Opportunities in Secondaries

In the latest episode of our Alternative Allocations podcast, Franklin Templeton Institute’s Tony Davidow discusses the secondaries market in private equities with Taylor Robinson, partner of Lexington Partners.

In the latest episode of the Alternative Allocations podcast series, I was joined by Taylor Robinson, partner of Lexington Partners. Taylor and I discussed the current market environment and the opportunities in the secondaries market. We began our discussion by describing what secondaries are, and the role they have in the private market ecosystem.

In a traditional private equity fund, a pension plan, endowment, foundation or family office commits capital to be invested over a period of time (typically seven to 10 years). They are limited partners in the fund (LPs). When the fund manager, general partner (GP), finds an attractive investment, capital is called from the LPs’ (capital calls) original commitment.

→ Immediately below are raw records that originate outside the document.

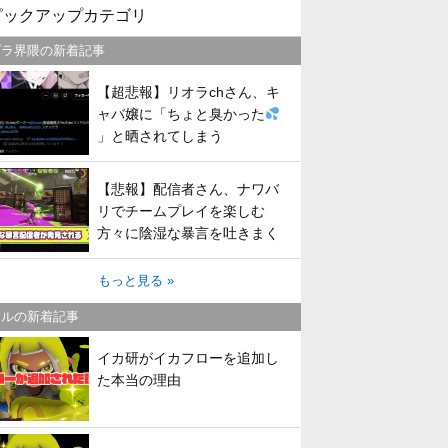
ピックアップカテゴリ
プラ界隈の新着記事
【超悲報】リオラchさん、キ
ャバ嬢に「ちょと臭かった
」と晒されてしまう
【悲報】配信者さん、ナワバ
リでチームプレイを楽しむ
方々に陰湿な暴言を吐きまく
ってしまう
もっと見る »
トルの新着記事
イカ研がイカフローを追加し
た本当の理由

The LPs understand that these are long-term investments, but sometimes there are liquidity needs, and they seek a buyer of their ownership stake. These are referred to as a secondaries transaction since the original owner seeks a secondary buyer.

We discussed the extraordinary growth of the private markets and the challenges coming out of 2022. Taylor noted that, “. . . for the last 13 years, coming out of the financial crisis, allocators of capital had a decision to make, which was, where do I place my money to earn more attractive returns than public markets.”

In 2022, we began to see a dramatic slowdown of exits, meaning that many institutional investors who committed capital to private markets lacked liquidity. Because of the fall of most traditional investments, they were often overallocated to private markets, and needed to reallocate capital. This has created an environment where many large institutions are seeking liquidity.

Secondaries fund managers are uniquely positioned to provide liquidity, and can be selective in choosing assets, and the price they are willing to pay. Taylor stated that, “. . . the greatest investment opportunity typically comes when capital is hardest to find. That’s just the way markets function.”